Darkmarket: World’s largest illegal Dark Web marketplace taken down

0
Darkmarket: World's largest illegal Dark Web marketplace taken down

DarkMarket, the world’s largest illegal marketplace on the dark web, has been taken offline in an international operation involving Germany, Australia, Denmark, Moldova, Ukraine, the United Kingdom (the National Crime Agency), and the USA (DEA, FBI, and IRS). Europol supported the takedown with specialist operational analysis and coordinated the cross-border collaborative effort of the countries involved.

DarkMarket in figures:

  • almost 500,000 users;
  • more than 2,400 sellers;
  • over 320,000 transactions;
  • more than 4,650 bitcoin and 12,800 monero transferred.

At the current rate, this corresponds to a sum of more than €140 million. The vendors on the marketplace mainly traded all kinds of drugs and sold counterfeit money, stolen or counterfeit credit card details, anonymous SIM cards and malware.

Germany takes the lead

The Central Criminal Investigation Department in the German city of Oldenburg arrested an Australian citizen who is the alleged operator of DarkMarket near the German-Danish border over the weekend. The investigation, which was led by the cybercrime unit of the Koblenz Public Prosecutor’s Office, allowed officers to locate and close the marketplace, switch off the servers and seize the criminal infrastructure – more than 20 servers in Moldova and Ukraine supported by the German Federal Criminal Police office (BKA). The stored data will give investigators new leads to further investigate moderators, sellers, and buyers.

Europol’s involvement

  • Facilitated international information exchange.
  • Provided specialist operational support.
  • Provided advanced analytics that assisted the German authorities in identifying and tracking down the alleged administrator.
  • Supported Germany in coordinating the cross-border collaborative effort involving international partners.

Europol’s Dark Web Team

One of Europol’s initiatives is to create a coordinated law enforcement approach to tackle crime on the dark web. This involves law enforcement agencies from across and outside the EU and other relevant partners and organisations, such as Eurojust.

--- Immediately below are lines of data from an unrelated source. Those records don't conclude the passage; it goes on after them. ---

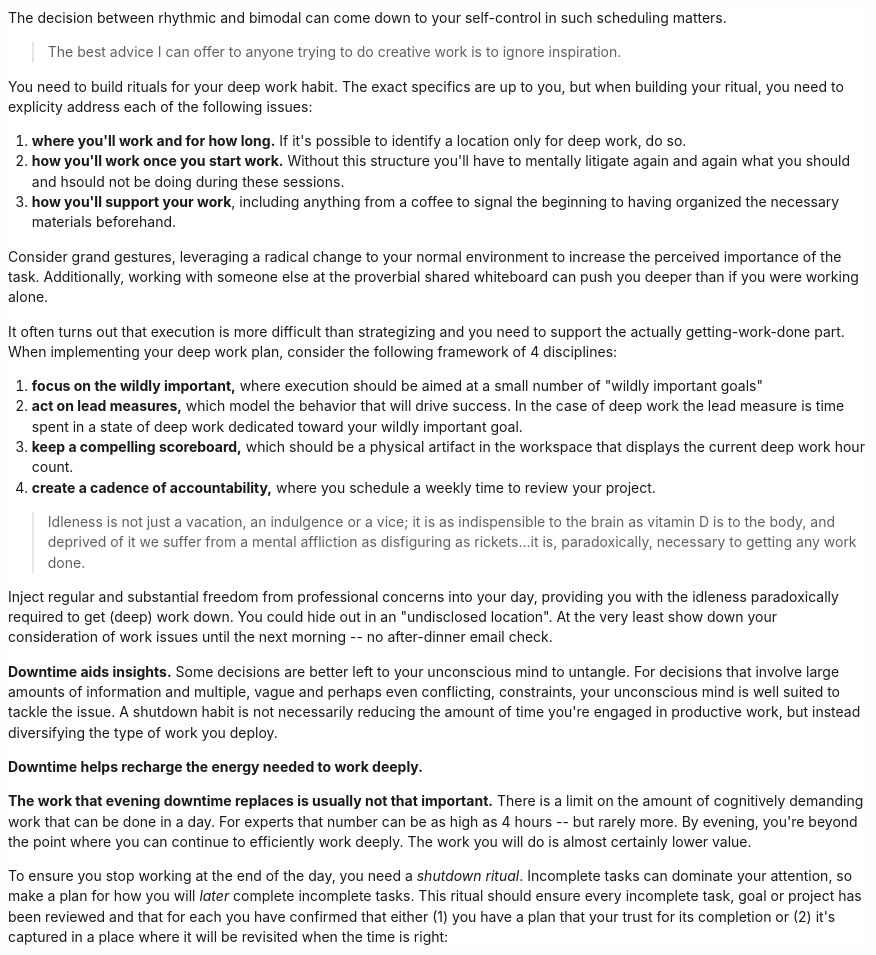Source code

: The decision between rhythmic and bimodal can come down to your self-control in such scheduling matters.

>   The best advice I can offer to anyone trying to do creative work is to ignore inspiration.

You need to build rituals for your deep work habit.  The exact specifics are up to you, but when building your ritual, you need to explicity address each of the following issues:

1. __where you'll work and for how long.__  If it's possible to identify a location only for deep work, do so.
2. __how you'll work once you start work.__  Without this structure you'll have to mentally litigate again and again what you should and hsould not be doing during these sessions.
3. __how you'll support your work__, including anything from a coffee to signal the beginning to having organized the necessary materials beforehand.

Consider grand gestures, leveraging a radical change to your normal environment to increase the perceived importance of the task.  Additionally, working with someone else at the proverbial shared whiteboard can push you deeper than if you were working alone.

It often turns out that execution is more difficult than strategizing and you need to support the actually getting-work-done part.  When implementing your deep work plan, consider the following framework of 4 disciplines:

1. __focus on the wildly important,__ where execution should be aimed at a small number of "wildly important goals"
2. __act on lead measures,__ which model the behavior that will drive success. In the case of deep work the lead measure is time spent in a state of deep work dedicated toward your wildly important goal.
3. __keep a compelling scoreboard,__ which should be a physical artifact in the workspace that displays the current deep work hour count.
4. __create a cadence of accountability,__ where you schedule a weekly time to review your project.

>   Idleness is not just a vacation, an indulgence or a vice; it is as indispensible to the brain as vitamin D is to the body, and deprived of it we suffer from a mental affliction as disfiguring as rickets...it is, paradoxically, necessary to getting any work done.

Inject regular and substantial freedom from professional concerns into your day, providing you with the idleness paradoxically required to get (deep) work down.  You could hide out in an "undisclosed location".  At the very least show down your consideration of work issues until the next morning -- no after-dinner email check.

__Downtime aids insights.__  Some decisions are better left to your unconscious mind to untangle.  For decisions that involve large amounts of information and multiple, vague and perhaps even conflicting, constraints, your unconscious mind is well suited to tackle the issue.  A shutdown habit is not necessarily reducing the amount of time you're engaged in productive work, but instead diversifying the type of work you deploy.

__Downtime helps recharge the energy needed to work deeply.__

__The work that evening downtime replaces is usually not that important.__ There is a limit on the amount of cognitively demanding work that can be done in a day.  For experts that number can be as high as 4 hours -- but rarely more.  By evening, you're beyond the point where you can continue to efficiently work deeply.  The work you will do is almost certainly lower value.

To ensure you stop working at the end of the day, you need a _shutdown ritual_. Incomplete tasks can dominate your attention, so make a plan for how you will _later_ complete incomplete tasks. This ritual should ensure every incomplete task, goal or project has been reviewed and that for each you have confirmed that either (1) you have a plan that your trust for its completion or (2) it's captured in a place where it will be revisited when the time is right:
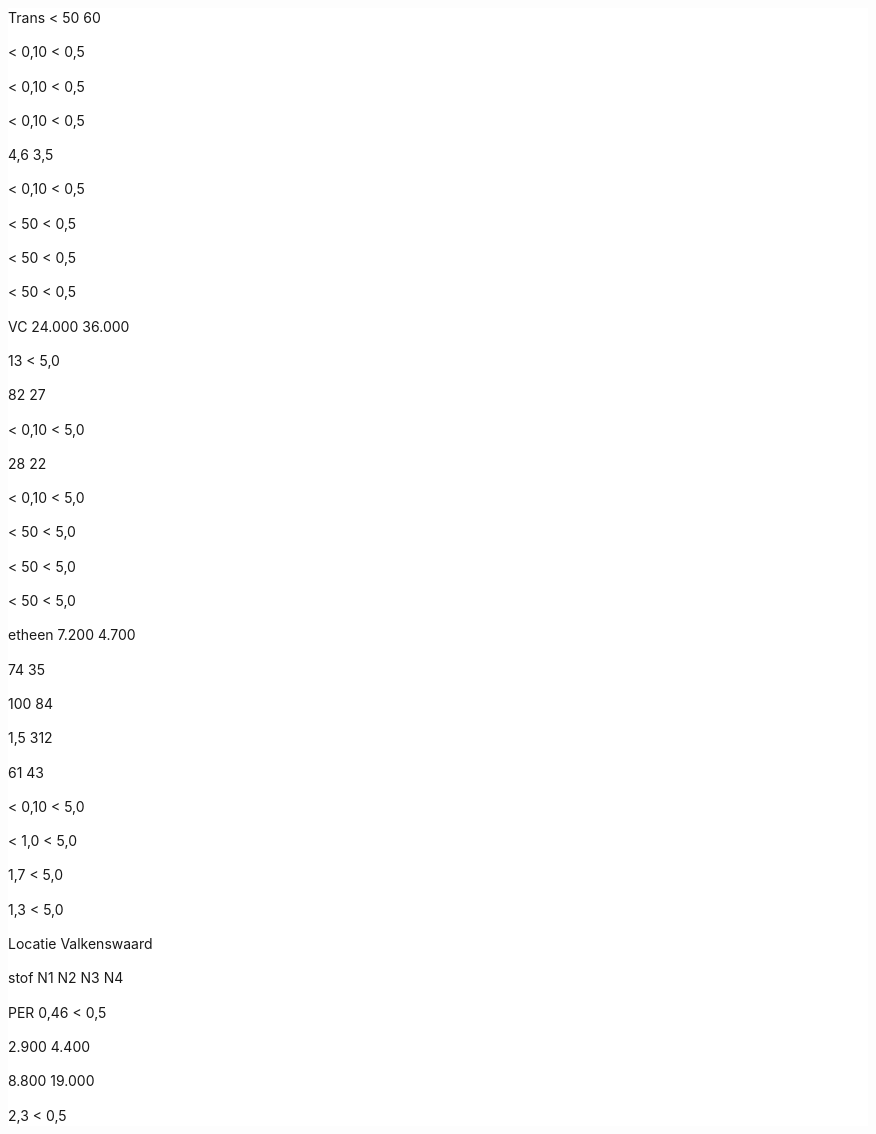  Trans < 50 60 

 < 0,10 < 0,5 

 < 0,10 < 0,5 

 < 0,10 < 0,5 

 4,6 3,5 

 < 0,10 < 0,5 

 < 50 < 0,5 

 < 50 < 0,5 

 < 50 < 0,5 

 VC 24.000 36.000 

 13 < 5,0 

 82 27 

 < 0,10 < 5,0 

 28 22 

 < 0,10 < 5,0 

 < 50 < 5,0 

 < 50 < 5,0 

 < 50 < 5,0 

 etheen 7.200 4.700 

 74 35 

 100 84 

 1,5 312 

 61 43 

 < 0,10 < 5,0 

 < 1,0 < 5,0 

 1,7 < 5,0 

 1,3 < 5,0 

Locatie Valkenswaard 

 stof N1 N2 N3 N4 

 PER 0,46 < 0,5 

 2.900 4.400 

 8.800 19.000 

 2,3 < 0,5 
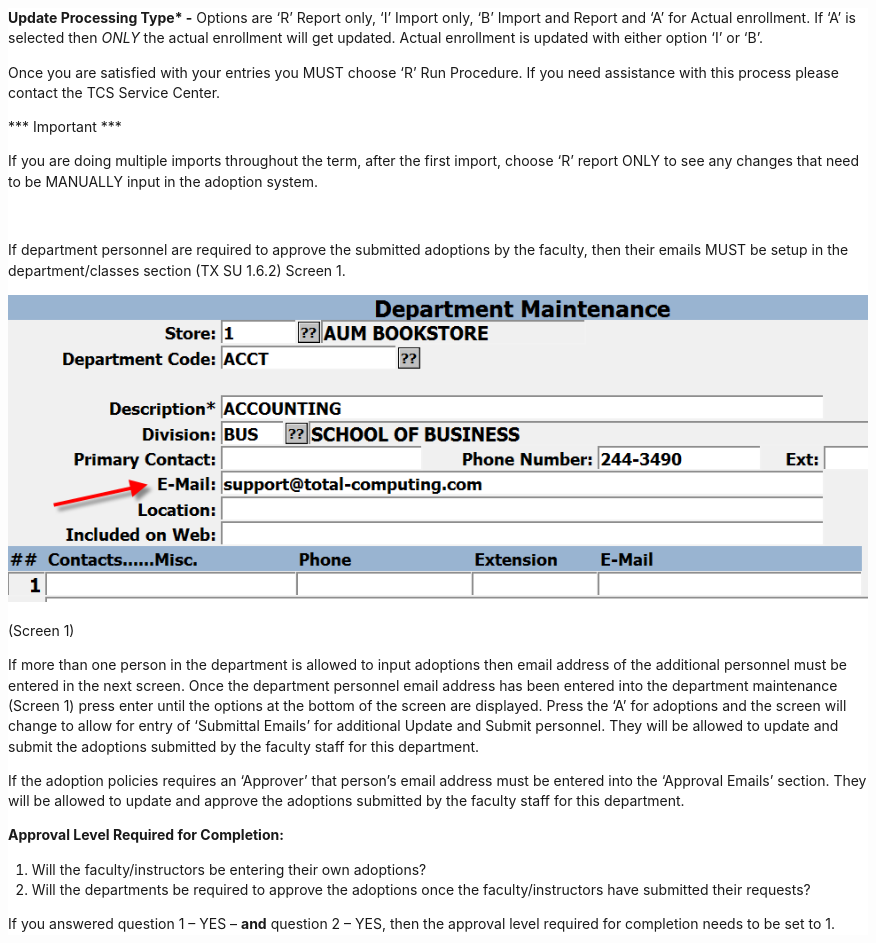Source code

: **Update Processing Type\* -** Options are ‘R’ Report only, ‘I’ Import only, ‘B’ Import and Report and ‘A’ for Actual enrollment. If ‘A’ is selected then _ONLY_ the actual enrollment will get updated. Actual enrollment is updated with either option ‘I’ or ‘B’.

Once you are satisfied with your entries you MUST choose ‘R’ Run Procedure. If you need assistance with this process please contact the TCS Service Center.

\*\*\* Important \*\*\*

If you are doing multiple imports throughout the term, after the first import, choose ‘R’ report ONLY to see any changes that need to be MANUALLY input in the adoption system.

![](./word-image-134.png)

If department personnel are required to approve the submitted adoptions by the faculty, then their emails MUST be setup in the department/classes section (TX SU 1.6.2) Screen 1.

![](./word-image-135.png)

(Screen 1)

If more than one person in the department is allowed to input adoptions then email address of the additional personnel must be entered in the next screen. Once the department personnel email address has been entered into the department maintenance (Screen 1) press enter until the options at the bottom of the screen are displayed. Press the ‘A’ for adoptions and the screen will change to allow for entry of ‘Submittal Emails’ for additional Update and Submit personnel. They will be allowed to update and submit the adoptions submitted by the faculty staff for this department.

If the adoption policies requires an ‘Approver’ that person’s email address must be entered into the ‘Approval Emails’ section. They will be allowed to update and approve the adoptions submitted by the faculty staff for this department.

**Approval Level Required for Completion:**

1. Will the faculty/instructors be entering their own adoptions?
2. Will the departments be required to approve the adoptions once the faculty/instructors have submitted their requests?

If you answered question 1 – YES – **and** question 2 – YES, then the approval level required for completion needs to be set to 1.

To achieve this goal, Europol’s European Cybercrime Centre (EC3) has established a dedicated Dark Web Team to work together with EU partners and law enforcement across the globe to reduce the size of this underground illegal economy.

It will deliver a complete, coordinated approach:

  • sharing information;
  • providing operational support and expertise in different crime areas;
  • developing tools, tactics and techniques to conduct dark web investigations;
  • identifying threats and targets.

The team also aims to enhance joint technical and investigative actions, organise training and capacity-building initiatives, together with prevention and awareness-raising campaigns – a 360° strategy against criminality on the dark web.

A shared commitment across the law enforcement community worldwide and a coordinated approach by law enforcement agencies have once again proved their effectiveness. The scale of the operation at Europol demonstrates the global commitment to tackling the use of the dark web as a means to commit crime.